■ WORK TO COMPLETE:
Pull every line that includes the word "lines" out of the data below and copy it.

DATA SUPPLIED section start

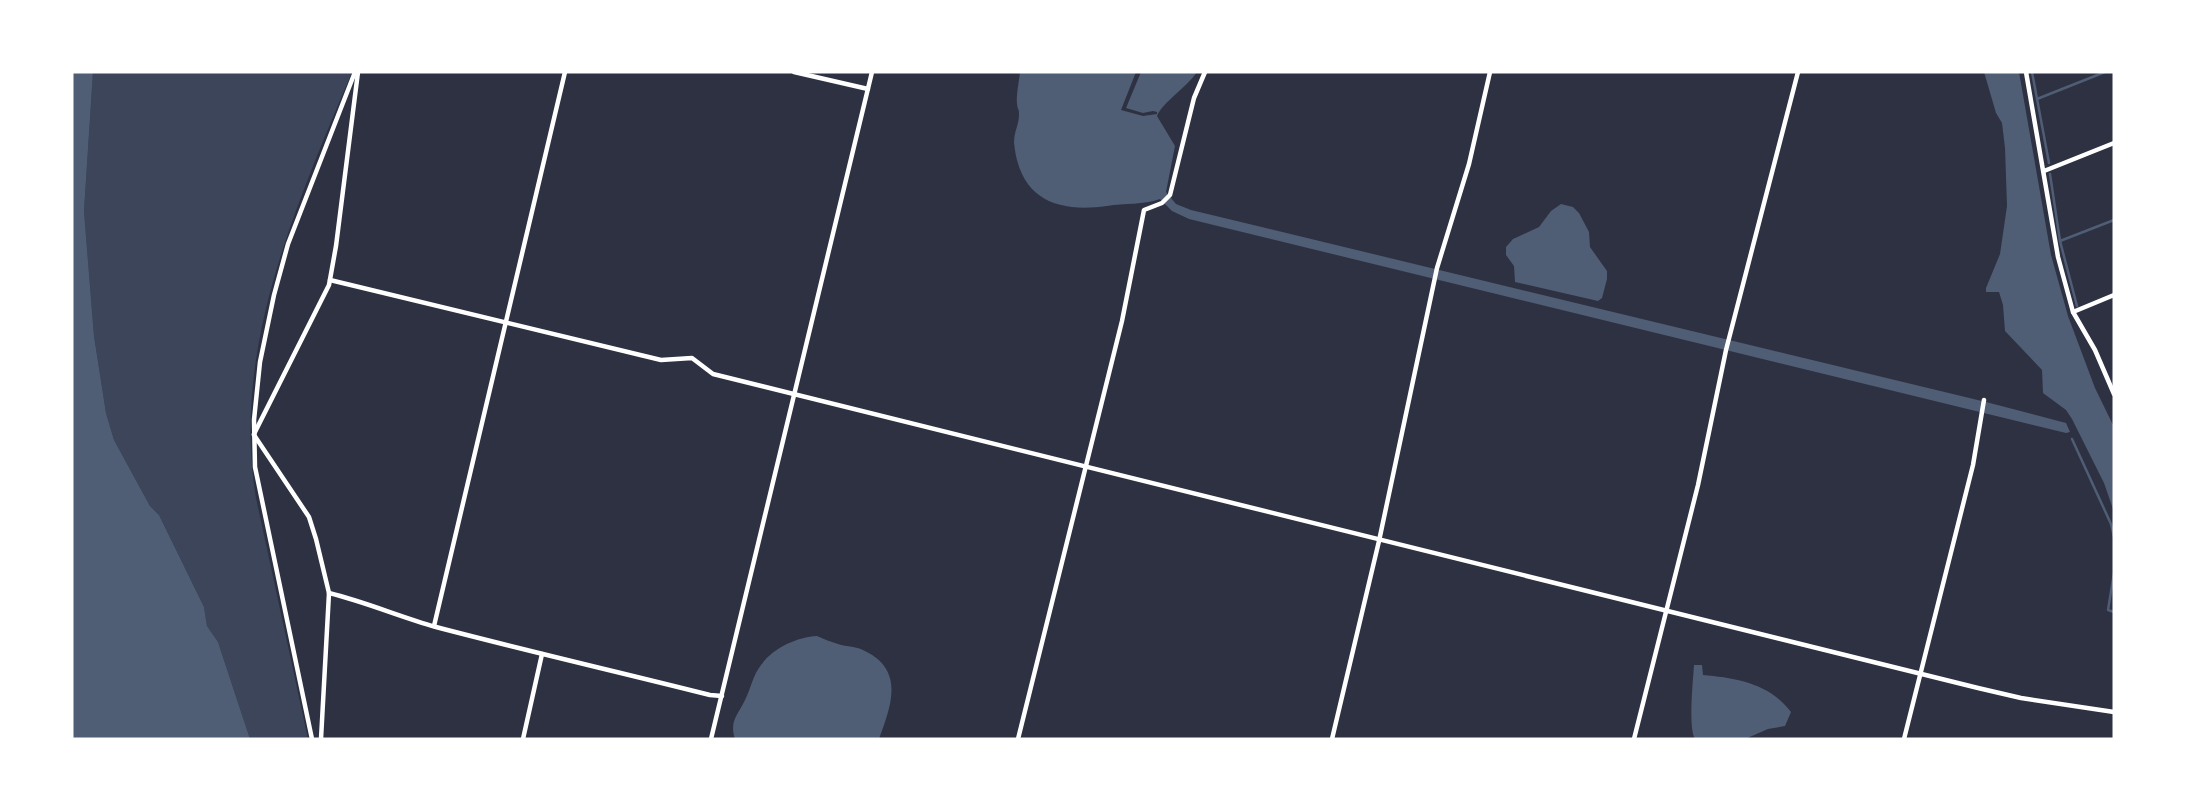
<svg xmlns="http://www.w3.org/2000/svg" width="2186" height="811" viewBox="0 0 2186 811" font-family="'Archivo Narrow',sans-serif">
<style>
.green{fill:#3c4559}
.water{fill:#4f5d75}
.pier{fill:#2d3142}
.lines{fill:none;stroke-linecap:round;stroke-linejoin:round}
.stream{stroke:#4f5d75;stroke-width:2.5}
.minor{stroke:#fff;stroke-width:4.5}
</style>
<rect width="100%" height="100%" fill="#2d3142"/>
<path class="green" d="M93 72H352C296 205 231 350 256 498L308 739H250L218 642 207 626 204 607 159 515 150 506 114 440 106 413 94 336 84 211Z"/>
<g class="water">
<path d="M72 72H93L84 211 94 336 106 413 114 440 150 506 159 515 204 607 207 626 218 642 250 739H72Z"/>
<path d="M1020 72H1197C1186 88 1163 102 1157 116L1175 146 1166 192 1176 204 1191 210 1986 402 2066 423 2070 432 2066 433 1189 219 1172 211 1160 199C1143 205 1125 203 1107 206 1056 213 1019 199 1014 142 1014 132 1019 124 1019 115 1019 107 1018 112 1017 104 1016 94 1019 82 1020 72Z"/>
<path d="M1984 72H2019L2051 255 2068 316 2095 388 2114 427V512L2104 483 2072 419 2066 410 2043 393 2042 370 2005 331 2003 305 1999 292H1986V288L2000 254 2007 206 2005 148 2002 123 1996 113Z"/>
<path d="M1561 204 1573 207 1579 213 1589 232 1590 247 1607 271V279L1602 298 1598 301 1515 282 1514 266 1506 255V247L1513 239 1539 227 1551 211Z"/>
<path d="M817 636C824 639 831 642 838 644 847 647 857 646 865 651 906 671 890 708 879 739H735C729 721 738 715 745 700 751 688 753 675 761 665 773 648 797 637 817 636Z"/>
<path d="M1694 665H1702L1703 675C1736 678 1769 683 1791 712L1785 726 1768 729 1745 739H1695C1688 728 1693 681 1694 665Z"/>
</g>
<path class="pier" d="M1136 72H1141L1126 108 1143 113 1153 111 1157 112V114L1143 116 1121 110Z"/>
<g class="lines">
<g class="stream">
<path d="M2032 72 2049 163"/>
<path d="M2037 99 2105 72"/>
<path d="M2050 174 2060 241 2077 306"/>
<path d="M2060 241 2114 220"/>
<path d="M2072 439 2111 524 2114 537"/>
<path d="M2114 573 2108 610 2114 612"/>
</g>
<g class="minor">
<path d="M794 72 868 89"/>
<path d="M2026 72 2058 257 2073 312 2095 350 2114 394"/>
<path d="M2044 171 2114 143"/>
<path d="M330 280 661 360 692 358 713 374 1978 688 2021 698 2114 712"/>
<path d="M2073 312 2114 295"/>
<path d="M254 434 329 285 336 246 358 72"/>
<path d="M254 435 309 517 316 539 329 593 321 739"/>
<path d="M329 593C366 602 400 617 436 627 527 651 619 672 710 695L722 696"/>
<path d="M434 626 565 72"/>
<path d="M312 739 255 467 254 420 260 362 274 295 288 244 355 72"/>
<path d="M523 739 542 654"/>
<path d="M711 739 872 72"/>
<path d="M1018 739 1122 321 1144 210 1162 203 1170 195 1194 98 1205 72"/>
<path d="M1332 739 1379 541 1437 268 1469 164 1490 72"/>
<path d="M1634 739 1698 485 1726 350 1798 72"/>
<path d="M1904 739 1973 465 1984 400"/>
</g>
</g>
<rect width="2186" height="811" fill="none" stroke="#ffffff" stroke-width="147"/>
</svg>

DATA SUPPLIED section end
DATA SUPPLIED section start

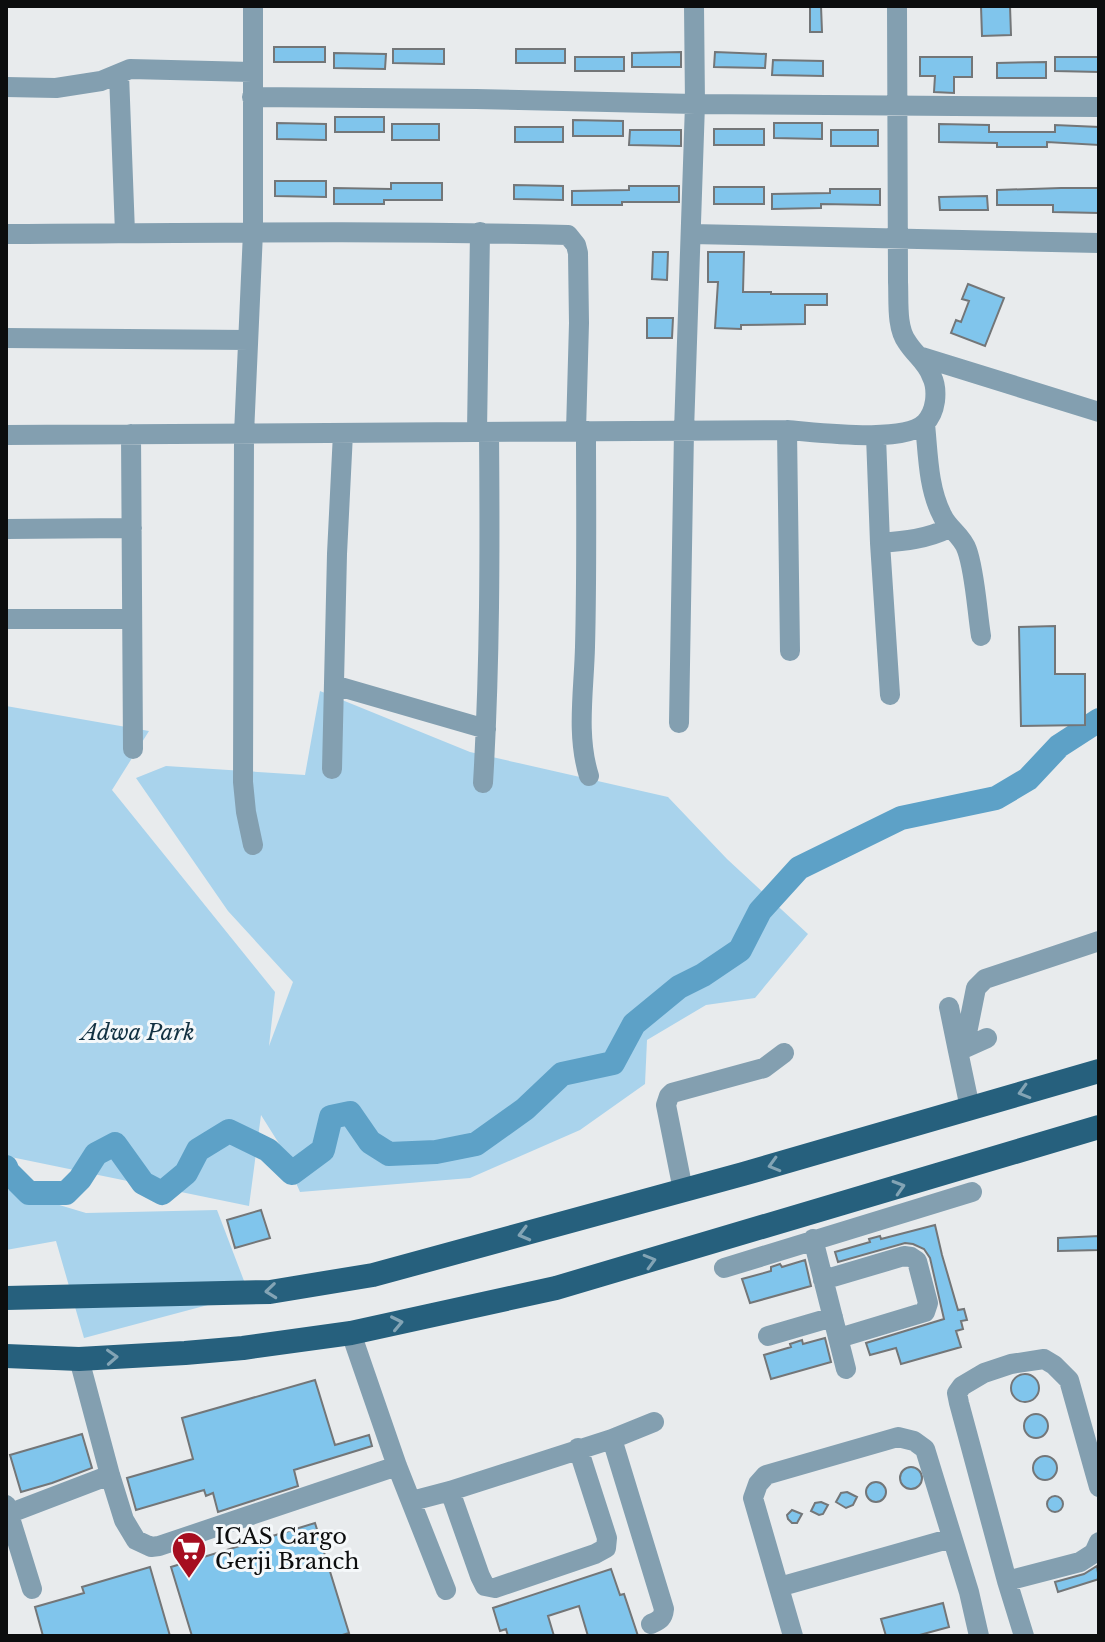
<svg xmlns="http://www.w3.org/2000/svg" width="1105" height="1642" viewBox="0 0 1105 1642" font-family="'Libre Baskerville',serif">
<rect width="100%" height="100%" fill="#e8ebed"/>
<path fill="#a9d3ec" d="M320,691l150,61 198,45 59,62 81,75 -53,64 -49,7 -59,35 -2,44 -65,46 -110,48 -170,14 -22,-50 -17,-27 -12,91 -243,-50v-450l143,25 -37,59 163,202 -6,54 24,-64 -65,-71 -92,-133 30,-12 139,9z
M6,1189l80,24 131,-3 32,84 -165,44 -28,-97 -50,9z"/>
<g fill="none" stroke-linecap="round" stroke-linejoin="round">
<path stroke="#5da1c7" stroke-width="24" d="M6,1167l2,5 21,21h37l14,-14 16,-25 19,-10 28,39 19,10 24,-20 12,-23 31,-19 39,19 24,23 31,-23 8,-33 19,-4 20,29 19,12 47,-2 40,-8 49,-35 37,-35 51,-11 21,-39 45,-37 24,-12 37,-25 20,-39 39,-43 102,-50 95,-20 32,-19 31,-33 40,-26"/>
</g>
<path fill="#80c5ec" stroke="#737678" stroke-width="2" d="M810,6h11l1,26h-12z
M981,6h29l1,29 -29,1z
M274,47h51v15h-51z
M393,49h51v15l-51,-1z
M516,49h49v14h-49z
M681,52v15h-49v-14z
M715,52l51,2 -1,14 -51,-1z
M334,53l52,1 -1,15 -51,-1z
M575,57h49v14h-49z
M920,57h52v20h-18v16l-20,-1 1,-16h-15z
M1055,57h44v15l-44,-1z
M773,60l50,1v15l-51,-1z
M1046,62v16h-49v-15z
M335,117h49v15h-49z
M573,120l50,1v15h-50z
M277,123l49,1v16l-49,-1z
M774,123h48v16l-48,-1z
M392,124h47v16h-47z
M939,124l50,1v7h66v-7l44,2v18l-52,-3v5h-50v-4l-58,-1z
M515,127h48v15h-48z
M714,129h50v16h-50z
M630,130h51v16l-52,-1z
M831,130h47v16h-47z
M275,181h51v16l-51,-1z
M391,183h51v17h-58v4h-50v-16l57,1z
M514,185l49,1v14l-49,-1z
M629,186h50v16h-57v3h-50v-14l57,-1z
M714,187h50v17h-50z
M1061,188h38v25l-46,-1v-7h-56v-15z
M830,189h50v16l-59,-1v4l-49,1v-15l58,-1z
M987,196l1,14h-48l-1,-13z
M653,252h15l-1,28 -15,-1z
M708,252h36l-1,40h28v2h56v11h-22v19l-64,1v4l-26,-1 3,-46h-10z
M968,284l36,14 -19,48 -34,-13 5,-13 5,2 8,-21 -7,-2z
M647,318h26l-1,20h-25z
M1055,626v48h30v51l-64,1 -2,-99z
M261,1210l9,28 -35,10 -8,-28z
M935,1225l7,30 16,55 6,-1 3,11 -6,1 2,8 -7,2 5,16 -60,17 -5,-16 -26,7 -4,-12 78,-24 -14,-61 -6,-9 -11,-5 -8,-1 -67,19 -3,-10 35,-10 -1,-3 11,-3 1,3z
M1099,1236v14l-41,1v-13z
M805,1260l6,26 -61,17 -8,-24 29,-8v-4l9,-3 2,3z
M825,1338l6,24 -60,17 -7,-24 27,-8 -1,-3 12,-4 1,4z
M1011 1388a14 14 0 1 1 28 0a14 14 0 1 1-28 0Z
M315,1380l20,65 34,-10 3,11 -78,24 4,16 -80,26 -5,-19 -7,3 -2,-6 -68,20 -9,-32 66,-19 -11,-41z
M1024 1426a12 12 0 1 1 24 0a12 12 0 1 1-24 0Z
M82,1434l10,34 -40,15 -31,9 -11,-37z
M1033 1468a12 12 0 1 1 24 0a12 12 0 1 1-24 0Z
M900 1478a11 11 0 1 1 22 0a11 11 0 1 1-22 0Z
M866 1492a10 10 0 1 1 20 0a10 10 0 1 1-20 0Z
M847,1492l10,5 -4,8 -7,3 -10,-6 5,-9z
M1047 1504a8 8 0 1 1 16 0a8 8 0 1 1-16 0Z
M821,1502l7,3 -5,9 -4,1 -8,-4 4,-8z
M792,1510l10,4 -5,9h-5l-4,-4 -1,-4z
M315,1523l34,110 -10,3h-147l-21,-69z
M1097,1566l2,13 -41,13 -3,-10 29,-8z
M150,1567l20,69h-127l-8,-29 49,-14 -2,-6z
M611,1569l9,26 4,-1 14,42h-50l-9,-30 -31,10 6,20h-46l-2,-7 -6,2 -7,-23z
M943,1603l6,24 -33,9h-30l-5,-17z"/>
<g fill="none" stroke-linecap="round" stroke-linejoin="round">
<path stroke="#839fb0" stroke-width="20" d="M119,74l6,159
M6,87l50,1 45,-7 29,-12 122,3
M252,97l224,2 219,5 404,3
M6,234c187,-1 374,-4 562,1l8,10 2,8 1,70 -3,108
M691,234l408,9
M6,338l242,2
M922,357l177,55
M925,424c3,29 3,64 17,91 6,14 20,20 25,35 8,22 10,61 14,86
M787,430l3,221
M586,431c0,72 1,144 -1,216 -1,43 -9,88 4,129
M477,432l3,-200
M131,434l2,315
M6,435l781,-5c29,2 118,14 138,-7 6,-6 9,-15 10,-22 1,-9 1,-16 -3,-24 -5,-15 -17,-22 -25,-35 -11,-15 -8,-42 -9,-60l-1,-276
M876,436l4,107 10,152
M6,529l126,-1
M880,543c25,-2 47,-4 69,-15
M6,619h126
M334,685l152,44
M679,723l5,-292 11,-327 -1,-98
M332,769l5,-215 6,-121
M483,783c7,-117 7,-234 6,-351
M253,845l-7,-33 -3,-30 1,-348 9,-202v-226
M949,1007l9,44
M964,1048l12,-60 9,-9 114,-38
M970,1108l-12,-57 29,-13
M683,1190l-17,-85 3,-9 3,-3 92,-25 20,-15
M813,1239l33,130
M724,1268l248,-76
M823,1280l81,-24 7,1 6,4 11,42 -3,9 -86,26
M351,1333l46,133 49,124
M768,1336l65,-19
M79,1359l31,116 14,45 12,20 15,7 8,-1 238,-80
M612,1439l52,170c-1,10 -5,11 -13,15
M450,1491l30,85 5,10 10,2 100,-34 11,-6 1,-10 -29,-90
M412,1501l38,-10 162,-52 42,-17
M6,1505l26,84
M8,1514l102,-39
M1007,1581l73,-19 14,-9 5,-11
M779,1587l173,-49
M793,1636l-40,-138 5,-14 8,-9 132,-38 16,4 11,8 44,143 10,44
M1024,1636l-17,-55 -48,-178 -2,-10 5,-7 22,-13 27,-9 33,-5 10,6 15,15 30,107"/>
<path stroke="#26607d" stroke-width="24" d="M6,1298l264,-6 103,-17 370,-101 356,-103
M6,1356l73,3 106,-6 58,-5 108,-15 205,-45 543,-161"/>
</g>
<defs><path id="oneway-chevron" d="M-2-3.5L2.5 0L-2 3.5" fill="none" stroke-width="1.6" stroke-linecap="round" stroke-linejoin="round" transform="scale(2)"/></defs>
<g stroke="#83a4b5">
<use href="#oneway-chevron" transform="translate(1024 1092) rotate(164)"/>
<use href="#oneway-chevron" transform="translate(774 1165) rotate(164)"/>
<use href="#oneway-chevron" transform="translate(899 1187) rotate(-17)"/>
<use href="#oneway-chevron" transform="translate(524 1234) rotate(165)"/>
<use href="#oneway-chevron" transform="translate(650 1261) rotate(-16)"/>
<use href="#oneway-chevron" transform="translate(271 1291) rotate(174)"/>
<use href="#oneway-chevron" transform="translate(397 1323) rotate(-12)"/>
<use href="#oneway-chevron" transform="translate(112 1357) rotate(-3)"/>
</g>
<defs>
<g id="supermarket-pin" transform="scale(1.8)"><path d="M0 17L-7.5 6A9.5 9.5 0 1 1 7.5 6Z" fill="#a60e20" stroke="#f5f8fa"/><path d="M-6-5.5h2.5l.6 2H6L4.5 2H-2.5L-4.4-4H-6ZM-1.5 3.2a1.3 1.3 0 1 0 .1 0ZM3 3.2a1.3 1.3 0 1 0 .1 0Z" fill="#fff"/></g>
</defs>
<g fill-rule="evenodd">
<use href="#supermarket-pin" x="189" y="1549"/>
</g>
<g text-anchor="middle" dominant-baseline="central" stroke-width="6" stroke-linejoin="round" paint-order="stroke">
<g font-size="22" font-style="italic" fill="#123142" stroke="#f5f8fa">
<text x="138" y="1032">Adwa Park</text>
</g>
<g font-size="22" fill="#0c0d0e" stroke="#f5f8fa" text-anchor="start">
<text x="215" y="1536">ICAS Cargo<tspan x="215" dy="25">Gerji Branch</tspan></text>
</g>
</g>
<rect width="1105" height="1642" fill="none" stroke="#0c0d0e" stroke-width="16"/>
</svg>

DATA SUPPLIED section end

■ ANSWER SECTION:
.lines{fill:none;stroke-linecap:round;stroke-linejoin:round}
<g class="lines">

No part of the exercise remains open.